Mario Ramírez: Asimov, Musk y algunos otros

A los doce años yo leía El hiperboloide del ingeniero Garin, no porque creyera que Alexei Tolstoi, un tipo que me parecía sospechoso por sus loas comunistas, tuviera algo que enseñarme en el intrincado camino de la escritura. En esa época, al deseo balbuceante de escribir, unía mis fantasías de inventar para la humanidad algo que sonara tan extravagante como aquello de hiperboloide. Pero la novela resultó un fiasco, como el intento de Garin por pasar de ingeniero a dominador del mundo, con hazañas auríferas al más puro estilo ruso, o la destrucción del sempiterno enemigo yanqui, nada menos que en la —hoy renovada— guerra económica. El propio Garin, asqueado de tanta conquista putiniana, terminó de náufrago en una isla.
Debía imaginar que mi vida sería eso si me dedicaba a la ciencia en el comunismo, de no ser porque soy cubano —lo que es igual a tener el naufragio asegurado— y mis únicas conquistas terminaron siendo la supervivencia y la poesía. Pero entonces se me apareció Isaac Asimov, un ruso que, sin dejar de serlo, se portaba como un neoyorquino. El escritor perfecto, que iba y venía de un género a otro mientras imaginaba toda clase de inventos y mundos, me convenció de gastar cinco años en alguna ingeniería donde purgar mi limitado ingenio, para luego emprender la difícil conquista de la letra.

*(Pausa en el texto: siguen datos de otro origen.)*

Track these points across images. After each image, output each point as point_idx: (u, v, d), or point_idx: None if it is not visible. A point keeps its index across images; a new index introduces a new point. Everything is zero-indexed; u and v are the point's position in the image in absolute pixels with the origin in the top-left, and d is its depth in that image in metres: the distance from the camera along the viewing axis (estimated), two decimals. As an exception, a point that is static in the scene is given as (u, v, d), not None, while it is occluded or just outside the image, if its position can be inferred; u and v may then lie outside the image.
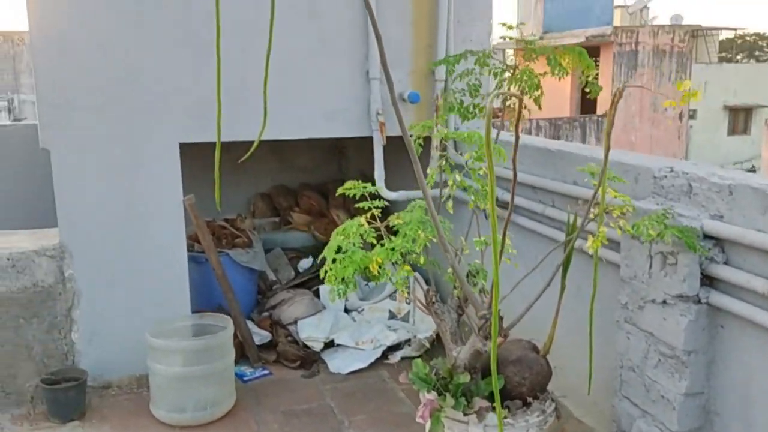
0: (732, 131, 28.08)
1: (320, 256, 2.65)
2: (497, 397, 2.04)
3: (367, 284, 4.86)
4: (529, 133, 18.01)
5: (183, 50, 3.74)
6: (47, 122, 3.57)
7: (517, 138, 1.91)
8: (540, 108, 3.54)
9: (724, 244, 2.41)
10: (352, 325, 4.39)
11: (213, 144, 3.94)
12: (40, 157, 4.10)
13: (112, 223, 3.73)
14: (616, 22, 22.23)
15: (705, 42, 30.97)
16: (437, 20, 4.19)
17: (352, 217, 5.36)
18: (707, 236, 2.41)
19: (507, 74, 3.20)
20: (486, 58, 3.13)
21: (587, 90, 3.45)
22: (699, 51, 29.97)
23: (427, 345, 4.19)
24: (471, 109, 3.45)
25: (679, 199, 2.59)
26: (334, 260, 2.45)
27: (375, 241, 2.57)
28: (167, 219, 3.82)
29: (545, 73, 3.19)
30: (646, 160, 2.89)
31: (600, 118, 18.51)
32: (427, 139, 3.93)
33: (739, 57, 44.79)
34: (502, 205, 3.87)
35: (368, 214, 2.71)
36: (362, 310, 4.54)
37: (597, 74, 3.47)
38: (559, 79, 3.27)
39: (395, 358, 4.19)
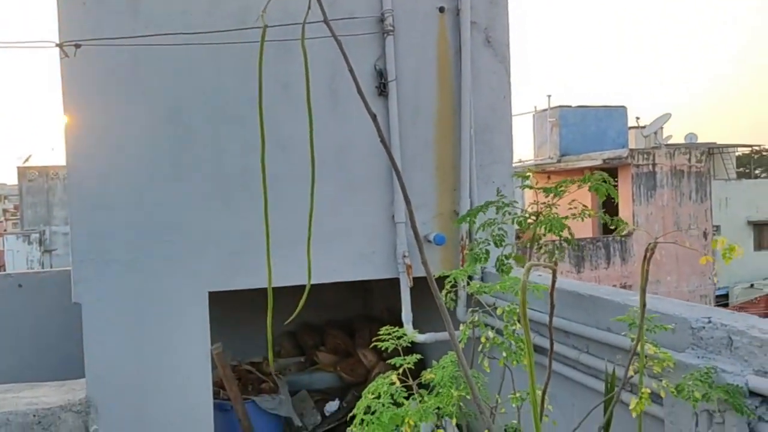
0: (758, 246, 27.84)
1: (351, 414, 2.58)
2: None
3: None
4: (552, 253, 17.96)
5: (214, 203, 3.86)
6: (80, 276, 3.64)
7: (552, 307, 1.89)
8: (572, 245, 3.55)
9: (773, 402, 2.30)
10: (382, 476, 4.18)
11: (238, 291, 3.96)
12: (72, 306, 4.15)
13: (139, 376, 3.70)
14: (632, 144, 22.71)
15: (722, 159, 31.46)
16: (460, 164, 4.32)
17: (379, 356, 5.28)
18: (753, 393, 2.31)
19: (530, 220, 3.23)
20: (505, 207, 3.18)
21: (612, 227, 3.47)
22: (716, 168, 30.37)
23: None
24: (503, 260, 3.46)
25: (720, 352, 2.51)
26: (362, 421, 2.37)
27: (405, 401, 2.50)
28: (194, 369, 3.79)
29: (567, 216, 3.22)
30: (682, 308, 2.84)
31: (623, 239, 18.49)
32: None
33: (757, 172, 45.22)
34: (535, 349, 3.80)
35: (401, 370, 2.66)
36: (393, 460, 4.34)
37: (617, 203, 3.51)
38: (582, 220, 3.29)
39: None
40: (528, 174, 3.35)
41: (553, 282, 1.82)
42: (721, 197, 26.49)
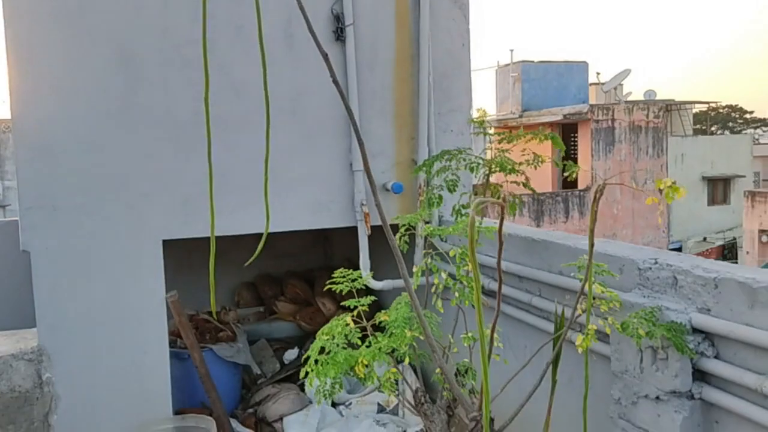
0: (712, 201, 28.63)
1: (305, 355, 2.60)
2: None
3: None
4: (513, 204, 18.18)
5: (166, 149, 3.77)
6: (28, 224, 3.55)
7: (501, 242, 1.91)
8: (533, 192, 3.59)
9: (713, 338, 2.39)
10: (340, 420, 4.26)
11: (195, 239, 3.92)
12: (22, 255, 4.06)
13: (93, 324, 3.65)
14: (592, 100, 22.92)
15: (679, 116, 31.99)
16: (418, 112, 4.29)
17: (338, 305, 5.31)
18: (696, 330, 2.39)
19: (483, 168, 3.24)
20: (460, 155, 3.18)
21: (565, 173, 3.50)
22: (674, 124, 30.91)
23: (419, 440, 4.06)
24: (459, 208, 3.48)
25: (665, 292, 2.58)
26: (316, 361, 2.39)
27: (360, 342, 2.53)
28: (149, 317, 3.75)
29: (521, 163, 3.24)
30: (629, 250, 2.90)
31: (581, 193, 18.81)
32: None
33: (713, 129, 46.18)
34: (488, 293, 3.87)
35: (355, 312, 2.69)
36: (350, 404, 4.42)
37: (564, 156, 3.56)
38: (536, 167, 3.32)
39: (385, 454, 4.05)
40: (483, 119, 3.35)
41: (501, 220, 1.83)
42: (678, 153, 27.03)
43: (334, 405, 4.49)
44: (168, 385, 3.81)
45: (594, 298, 2.54)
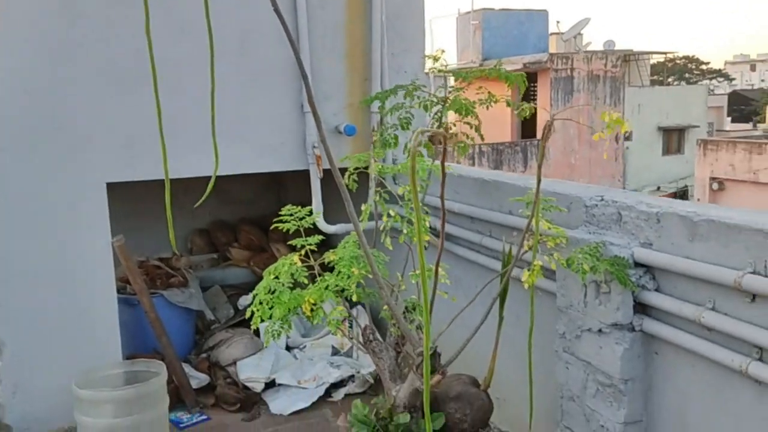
0: (666, 151, 29.15)
1: (252, 294, 2.57)
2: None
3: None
4: (473, 159, 18.27)
5: (108, 89, 3.62)
6: (-38, 167, 3.40)
7: (444, 175, 1.89)
8: (482, 138, 3.55)
9: (654, 272, 2.43)
10: (294, 363, 4.27)
11: (142, 182, 3.82)
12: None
13: (36, 269, 3.55)
14: (552, 49, 22.88)
15: (637, 66, 32.23)
16: (371, 53, 4.20)
17: (292, 250, 5.29)
18: (638, 264, 2.43)
19: (438, 106, 3.19)
20: (414, 91, 3.12)
21: (516, 112, 3.46)
22: (632, 75, 31.16)
23: (371, 380, 4.11)
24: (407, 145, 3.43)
25: (610, 228, 2.61)
26: (261, 302, 2.36)
27: (306, 281, 2.51)
28: (95, 262, 3.66)
29: (475, 102, 3.19)
30: (577, 189, 2.92)
31: (539, 141, 18.94)
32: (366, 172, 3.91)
33: (670, 79, 46.77)
34: (438, 235, 3.87)
35: (302, 252, 2.66)
36: (304, 347, 4.44)
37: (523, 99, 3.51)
38: (488, 107, 3.27)
39: (339, 395, 4.09)
40: (438, 55, 3.28)
41: (444, 152, 1.80)
42: (635, 104, 27.31)
43: (288, 348, 4.50)
44: (117, 330, 3.75)
45: (541, 235, 2.55)
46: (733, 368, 2.11)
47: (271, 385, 4.13)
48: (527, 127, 20.09)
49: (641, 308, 2.46)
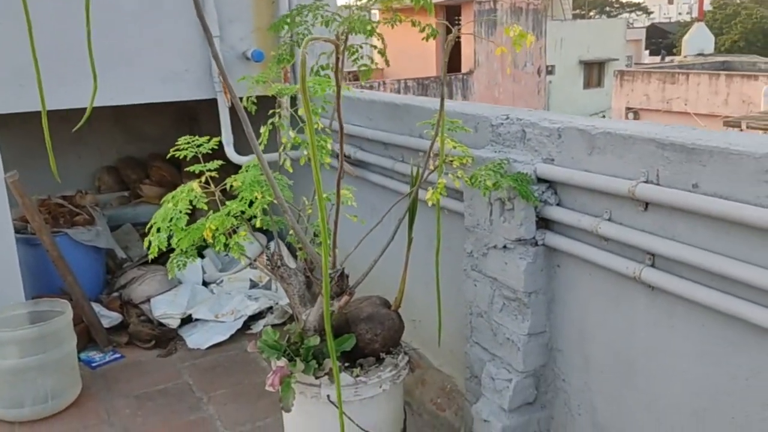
0: (587, 84, 29.80)
1: (149, 223, 2.47)
2: (333, 359, 1.98)
3: (226, 255, 4.67)
4: (398, 92, 18.13)
5: (-12, 12, 3.32)
6: None
7: (339, 87, 1.82)
8: (387, 63, 3.46)
9: (556, 187, 2.46)
10: (211, 298, 4.20)
11: (39, 114, 3.58)
12: None
13: None
14: (476, -19, 22.68)
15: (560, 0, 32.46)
16: (277, -27, 4.01)
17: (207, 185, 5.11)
18: (541, 180, 2.46)
19: (340, 25, 3.08)
20: (317, 10, 3.00)
21: (423, 36, 3.34)
22: (554, 8, 31.38)
23: (290, 311, 4.09)
24: (318, 70, 3.32)
25: (515, 146, 2.61)
26: (158, 229, 2.27)
27: (206, 206, 2.42)
28: (-14, 200, 3.44)
29: (379, 21, 3.09)
30: (484, 109, 2.90)
31: (465, 76, 18.97)
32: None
33: (591, 13, 47.38)
34: (354, 163, 3.82)
35: (202, 179, 2.56)
36: (221, 281, 4.36)
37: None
38: (393, 26, 3.16)
39: (258, 327, 4.07)
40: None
41: (337, 61, 1.72)
42: (557, 38, 27.62)
43: (205, 284, 4.42)
44: (17, 271, 3.57)
45: (446, 155, 2.54)
46: (627, 275, 2.18)
47: (187, 321, 4.06)
48: (452, 62, 20.03)
49: (544, 223, 2.50)
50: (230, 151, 4.04)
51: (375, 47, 3.07)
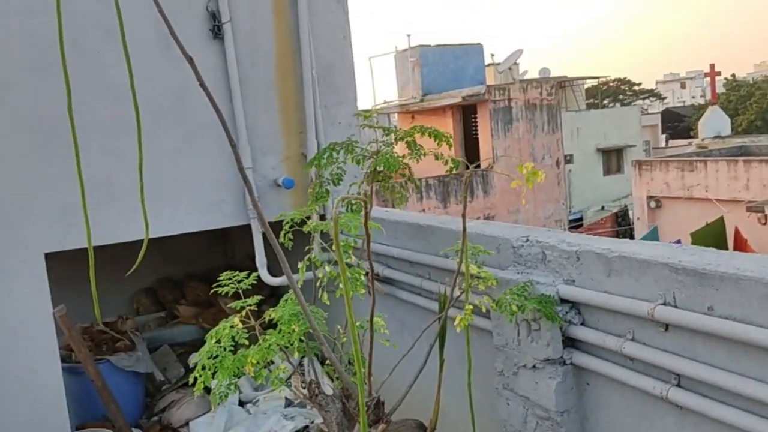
0: (607, 171, 30.13)
1: (194, 360, 2.60)
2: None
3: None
4: (420, 193, 18.49)
5: (40, 157, 3.63)
6: None
7: (368, 237, 1.99)
8: (417, 186, 3.67)
9: (579, 307, 2.57)
10: (248, 418, 4.26)
11: (82, 249, 3.81)
12: None
13: (-26, 346, 3.49)
14: (490, 80, 23.54)
15: (572, 91, 33.40)
16: (304, 106, 4.31)
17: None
18: (563, 300, 2.57)
19: (370, 160, 3.30)
20: (349, 149, 3.23)
21: (445, 166, 3.56)
22: (568, 100, 32.23)
23: (326, 430, 4.12)
24: (350, 201, 3.53)
25: (537, 267, 2.74)
26: (204, 367, 2.40)
27: (247, 342, 2.56)
28: (36, 334, 3.62)
29: (404, 156, 3.31)
30: (504, 230, 3.06)
31: (484, 172, 19.35)
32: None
33: (605, 102, 48.48)
34: (382, 280, 3.96)
35: (243, 313, 2.70)
36: (257, 401, 4.43)
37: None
38: (418, 161, 3.39)
39: (295, 447, 4.09)
40: (369, 113, 3.40)
41: (366, 213, 1.90)
42: (573, 127, 28.24)
43: (242, 404, 4.48)
44: (63, 401, 3.69)
45: (473, 278, 2.67)
46: (655, 395, 2.25)
47: (226, 443, 4.11)
48: (471, 157, 20.53)
49: (570, 342, 2.59)
50: (264, 273, 4.22)
51: (408, 179, 3.28)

Sin embargo, la ingeniería en Cuba es una cárcel del pensamiento que conduce, en el mejor de los casos, al exilio. Lo triste es que en el éxodo casi total de mis compañeros de carrera, apenas encuentro a alguien dedicado a las Telecomunicaciones o la Electrónica, esas cosas raras y fascinantes de las que me gradué. Un panorama muy distinto al de la República, donde la revista Lux anunciaba, a todo color, las proezas de la Compañía Cubana de Electricidad, o el Diario de la Marina, en su sección de Curiosidades, te enseñaba a manejar un transistor. La tecnología, como punta de lanza del capitalismo, marchaba aquí pareja a la comunicación, la cultura y el progreso. No sólo no hacía falta irse, sino que permanecer era ganancia responsable y mejor.

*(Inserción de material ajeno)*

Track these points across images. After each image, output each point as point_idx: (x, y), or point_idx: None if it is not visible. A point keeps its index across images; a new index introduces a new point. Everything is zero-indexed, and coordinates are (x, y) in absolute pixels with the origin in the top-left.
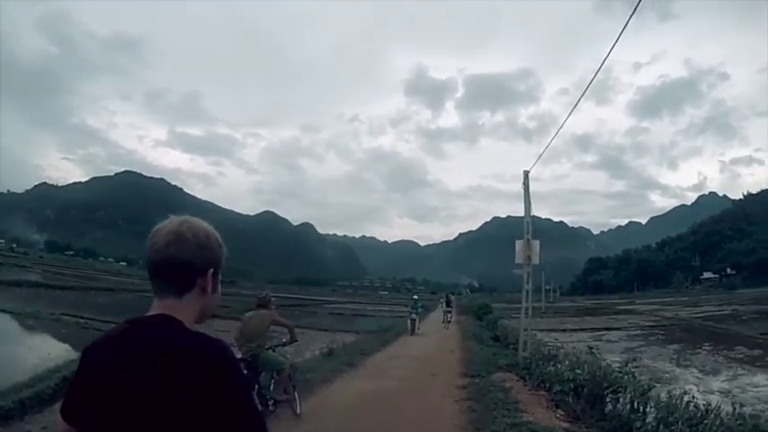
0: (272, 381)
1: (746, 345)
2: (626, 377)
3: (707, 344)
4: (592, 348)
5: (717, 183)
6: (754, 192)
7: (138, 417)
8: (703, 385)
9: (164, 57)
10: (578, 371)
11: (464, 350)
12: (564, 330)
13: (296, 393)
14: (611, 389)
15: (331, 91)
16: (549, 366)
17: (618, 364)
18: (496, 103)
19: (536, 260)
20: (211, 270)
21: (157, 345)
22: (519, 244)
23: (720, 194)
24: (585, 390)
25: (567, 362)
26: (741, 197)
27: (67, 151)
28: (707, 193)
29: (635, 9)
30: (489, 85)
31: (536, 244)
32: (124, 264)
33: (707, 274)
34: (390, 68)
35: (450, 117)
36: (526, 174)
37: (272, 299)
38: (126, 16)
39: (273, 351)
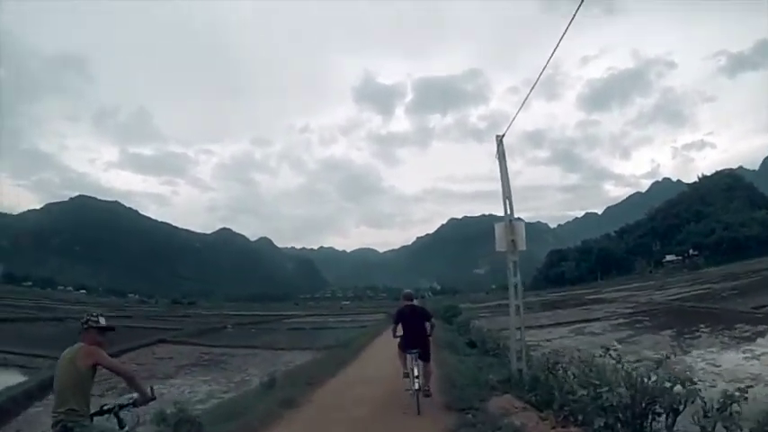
0: None
1: (746, 321)
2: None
3: (702, 325)
4: (609, 350)
5: (670, 169)
6: (708, 174)
7: (415, 320)
8: (727, 374)
9: (110, 74)
10: (620, 390)
11: (439, 364)
12: (540, 327)
13: None
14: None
15: (279, 102)
16: (558, 379)
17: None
18: (446, 104)
19: (522, 245)
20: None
21: (417, 308)
22: (499, 227)
23: (674, 179)
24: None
25: (587, 371)
26: (696, 180)
27: (20, 177)
28: (660, 179)
29: (580, 4)
30: (438, 88)
31: (520, 226)
32: (83, 292)
33: (669, 257)
34: (338, 76)
35: (400, 122)
36: (500, 140)
37: (96, 319)
38: (69, 32)
39: (116, 415)
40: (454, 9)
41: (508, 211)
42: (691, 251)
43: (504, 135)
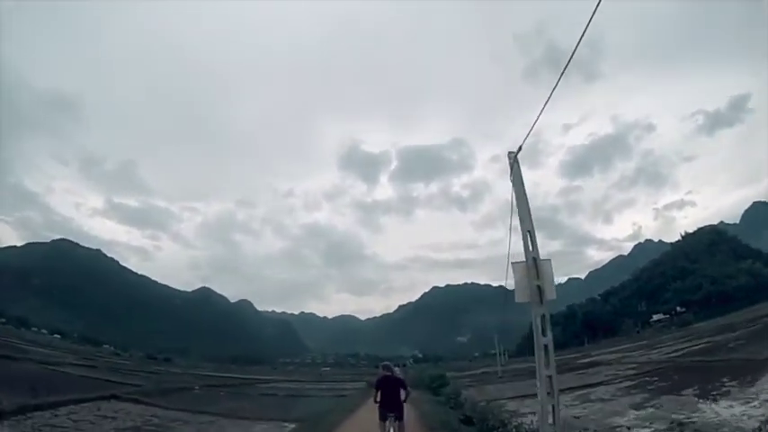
0: None
1: None
2: None
3: (725, 379)
4: (682, 424)
5: (651, 230)
6: (691, 231)
7: (392, 388)
8: None
9: (101, 120)
10: None
11: None
12: (536, 395)
13: None
14: None
15: (265, 165)
16: None
17: None
18: (430, 173)
19: (552, 293)
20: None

Lo que acabó con esa lux y nos trajo el apagón, fácil es decirlo actualmente, fue el hiperboloide social de un tipo llamado Fidel Castro —que no era ningún ingeniero aunque se lo creía y se lo hacían creer sus acólitos—. Pero ya que estamos en la realidad histórica, por muy disparatada que haya sido la nuestra, hay que decir que si algo aniquiló los ideales del progreso republicano fue el resentimiento. Una clase de resentimiento que arrastraba la humanidad desde las revoluciones industriales, agudizado por los nacionalismos que surgieron de la colonización y matizado en Cuba por las características del cubano que poco a poco fueron encostrándose: la pasividad, el apoliticismo, el facilismo… Con esos materiales se hizo el Hombre. Es decir, la Bestia.

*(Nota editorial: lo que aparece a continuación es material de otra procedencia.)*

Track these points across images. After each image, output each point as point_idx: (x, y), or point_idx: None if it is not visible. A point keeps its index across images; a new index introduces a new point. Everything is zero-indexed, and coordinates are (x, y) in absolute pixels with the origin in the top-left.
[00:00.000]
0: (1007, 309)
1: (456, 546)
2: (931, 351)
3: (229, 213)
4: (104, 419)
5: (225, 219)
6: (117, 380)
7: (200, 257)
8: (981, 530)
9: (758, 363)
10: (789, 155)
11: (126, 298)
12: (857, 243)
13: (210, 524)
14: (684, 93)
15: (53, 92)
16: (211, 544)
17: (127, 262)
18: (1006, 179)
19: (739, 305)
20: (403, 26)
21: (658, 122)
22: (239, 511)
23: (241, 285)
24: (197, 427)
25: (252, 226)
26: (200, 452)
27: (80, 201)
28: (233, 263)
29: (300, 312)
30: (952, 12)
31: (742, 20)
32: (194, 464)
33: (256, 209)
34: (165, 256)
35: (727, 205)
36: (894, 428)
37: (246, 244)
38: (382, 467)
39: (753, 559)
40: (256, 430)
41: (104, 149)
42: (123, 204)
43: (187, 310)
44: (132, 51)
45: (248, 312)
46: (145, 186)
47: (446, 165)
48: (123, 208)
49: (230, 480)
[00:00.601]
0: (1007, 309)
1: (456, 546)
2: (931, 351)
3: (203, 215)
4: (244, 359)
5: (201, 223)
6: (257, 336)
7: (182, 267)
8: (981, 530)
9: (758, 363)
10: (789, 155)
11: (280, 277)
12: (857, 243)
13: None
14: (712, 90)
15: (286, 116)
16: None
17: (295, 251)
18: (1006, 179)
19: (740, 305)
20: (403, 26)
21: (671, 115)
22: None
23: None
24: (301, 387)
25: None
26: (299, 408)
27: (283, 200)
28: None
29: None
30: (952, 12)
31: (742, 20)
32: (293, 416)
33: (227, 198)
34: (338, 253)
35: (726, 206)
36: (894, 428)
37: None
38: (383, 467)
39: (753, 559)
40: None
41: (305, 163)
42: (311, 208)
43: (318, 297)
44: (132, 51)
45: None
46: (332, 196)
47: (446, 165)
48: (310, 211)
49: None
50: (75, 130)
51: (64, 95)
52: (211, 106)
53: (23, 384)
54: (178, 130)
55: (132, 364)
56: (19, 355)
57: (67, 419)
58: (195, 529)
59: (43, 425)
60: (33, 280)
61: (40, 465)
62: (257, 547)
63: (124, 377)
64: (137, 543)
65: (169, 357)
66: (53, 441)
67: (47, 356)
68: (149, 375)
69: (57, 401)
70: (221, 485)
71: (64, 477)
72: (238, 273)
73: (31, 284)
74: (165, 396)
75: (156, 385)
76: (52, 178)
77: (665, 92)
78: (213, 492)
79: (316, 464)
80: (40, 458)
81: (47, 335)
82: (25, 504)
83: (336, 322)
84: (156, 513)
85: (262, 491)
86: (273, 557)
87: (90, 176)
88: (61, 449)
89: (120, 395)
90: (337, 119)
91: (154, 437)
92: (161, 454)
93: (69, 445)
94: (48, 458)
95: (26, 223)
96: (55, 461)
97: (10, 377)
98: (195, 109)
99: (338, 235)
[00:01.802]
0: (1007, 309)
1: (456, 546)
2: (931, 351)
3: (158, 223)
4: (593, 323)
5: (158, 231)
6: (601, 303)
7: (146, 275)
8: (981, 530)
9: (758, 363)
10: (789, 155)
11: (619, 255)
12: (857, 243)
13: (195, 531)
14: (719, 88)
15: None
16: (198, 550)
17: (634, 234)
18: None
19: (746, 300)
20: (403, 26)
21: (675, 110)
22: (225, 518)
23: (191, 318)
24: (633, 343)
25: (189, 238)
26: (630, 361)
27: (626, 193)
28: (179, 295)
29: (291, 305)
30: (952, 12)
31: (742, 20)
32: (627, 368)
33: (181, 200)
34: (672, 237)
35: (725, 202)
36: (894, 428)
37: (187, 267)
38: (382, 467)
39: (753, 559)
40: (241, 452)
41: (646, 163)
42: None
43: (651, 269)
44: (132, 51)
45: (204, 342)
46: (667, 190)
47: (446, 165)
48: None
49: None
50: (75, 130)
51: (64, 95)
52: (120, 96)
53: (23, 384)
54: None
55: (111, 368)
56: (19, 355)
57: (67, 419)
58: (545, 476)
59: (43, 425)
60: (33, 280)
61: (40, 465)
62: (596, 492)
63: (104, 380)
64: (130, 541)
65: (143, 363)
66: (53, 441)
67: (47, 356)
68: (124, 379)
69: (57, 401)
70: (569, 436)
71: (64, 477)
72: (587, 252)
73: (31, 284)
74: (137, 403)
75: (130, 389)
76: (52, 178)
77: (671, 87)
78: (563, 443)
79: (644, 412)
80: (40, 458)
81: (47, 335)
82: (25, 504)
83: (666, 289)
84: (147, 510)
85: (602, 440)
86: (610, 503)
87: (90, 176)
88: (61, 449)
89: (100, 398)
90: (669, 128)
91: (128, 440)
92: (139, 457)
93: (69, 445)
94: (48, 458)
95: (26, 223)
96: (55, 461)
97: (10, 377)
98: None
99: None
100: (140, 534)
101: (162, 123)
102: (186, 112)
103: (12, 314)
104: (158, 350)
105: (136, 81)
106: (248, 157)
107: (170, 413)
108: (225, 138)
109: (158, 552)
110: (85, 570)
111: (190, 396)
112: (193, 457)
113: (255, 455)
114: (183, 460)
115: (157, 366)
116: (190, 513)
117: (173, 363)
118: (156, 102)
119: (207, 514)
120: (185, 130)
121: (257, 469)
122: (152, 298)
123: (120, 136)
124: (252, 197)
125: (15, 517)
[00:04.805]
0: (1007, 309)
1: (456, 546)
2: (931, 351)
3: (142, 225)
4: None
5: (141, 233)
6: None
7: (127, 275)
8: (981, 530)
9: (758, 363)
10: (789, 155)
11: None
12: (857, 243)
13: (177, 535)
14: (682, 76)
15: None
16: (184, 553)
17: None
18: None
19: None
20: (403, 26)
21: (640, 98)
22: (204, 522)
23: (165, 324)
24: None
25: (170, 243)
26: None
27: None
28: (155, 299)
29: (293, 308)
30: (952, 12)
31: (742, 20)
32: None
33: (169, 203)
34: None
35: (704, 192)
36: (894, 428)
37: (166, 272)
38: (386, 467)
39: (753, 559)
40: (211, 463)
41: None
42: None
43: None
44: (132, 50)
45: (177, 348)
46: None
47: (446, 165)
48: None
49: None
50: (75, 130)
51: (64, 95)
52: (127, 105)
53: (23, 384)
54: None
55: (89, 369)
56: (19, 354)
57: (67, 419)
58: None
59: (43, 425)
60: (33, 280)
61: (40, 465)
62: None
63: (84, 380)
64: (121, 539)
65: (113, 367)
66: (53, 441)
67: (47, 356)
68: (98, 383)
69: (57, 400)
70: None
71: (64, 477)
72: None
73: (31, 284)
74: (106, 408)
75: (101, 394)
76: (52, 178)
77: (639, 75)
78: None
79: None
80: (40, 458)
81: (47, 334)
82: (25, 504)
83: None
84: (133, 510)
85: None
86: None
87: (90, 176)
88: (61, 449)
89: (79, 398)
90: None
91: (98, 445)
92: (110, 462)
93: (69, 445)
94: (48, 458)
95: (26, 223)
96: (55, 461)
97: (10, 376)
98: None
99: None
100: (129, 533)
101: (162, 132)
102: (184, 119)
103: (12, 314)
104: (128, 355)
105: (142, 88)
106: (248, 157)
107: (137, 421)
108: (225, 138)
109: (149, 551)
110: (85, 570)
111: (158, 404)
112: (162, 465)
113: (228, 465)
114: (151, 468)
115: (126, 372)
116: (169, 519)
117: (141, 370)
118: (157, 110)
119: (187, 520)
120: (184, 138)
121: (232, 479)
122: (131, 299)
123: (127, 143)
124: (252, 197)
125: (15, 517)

La era de los resentidos comenzó quizás con las ideologías individuales de los siglos XVIII y XIX, con Marx —nuestro conocido y desconocido Marx— como colofón. El resentimiento nietzscheano contra Dios primero, y contra una parte de la humanidad después, encontró en el XX su apoteosis. De aquí las guerras mundiales, el socialismo, el fascismo, el terrorismo, las sectas, los cárteles y todos los movimientos extremos que no son otra cosa que expresiones de una honda infelicidad colectiva, pero también del padecimiento individual de los seres humanos sometidos a la venganza. Los resentidos sólo pueden ser ridículos, como en la ficción de Edmundo Dantés; infelices, como Garin; o ambas cosas, como ese personaje contemporáneo que se llama Elon Musk.
La principal diferencia entre el resentimiento de hace unos años y el de hoy, es que asistimos ahora a un escenario donde alguien con la capacidad tecnológica para desarrollar el rayo mortífero de Garin, cuenta con el poder y la simpatía de los resentidos. Es él mismo un líder del remordimiento, un profeta de la revancha despiadada que está dispuesto a pervertir a la tecnología para el uso de una idea totalitaria. También están los totalitarismos de cajas de cartón, como el cubano o el ruso, pero esa es otra historia. Sin necesidad de llegar a Marte, y cada vez más lejos del núcleo del átomo, por no decir de Dios, encarnamos como nunca a aquellos “asnos estúpidos” del cuento de Asimov.
No, a la Federación Galáctica no nos dejes entrar, Gran Señor.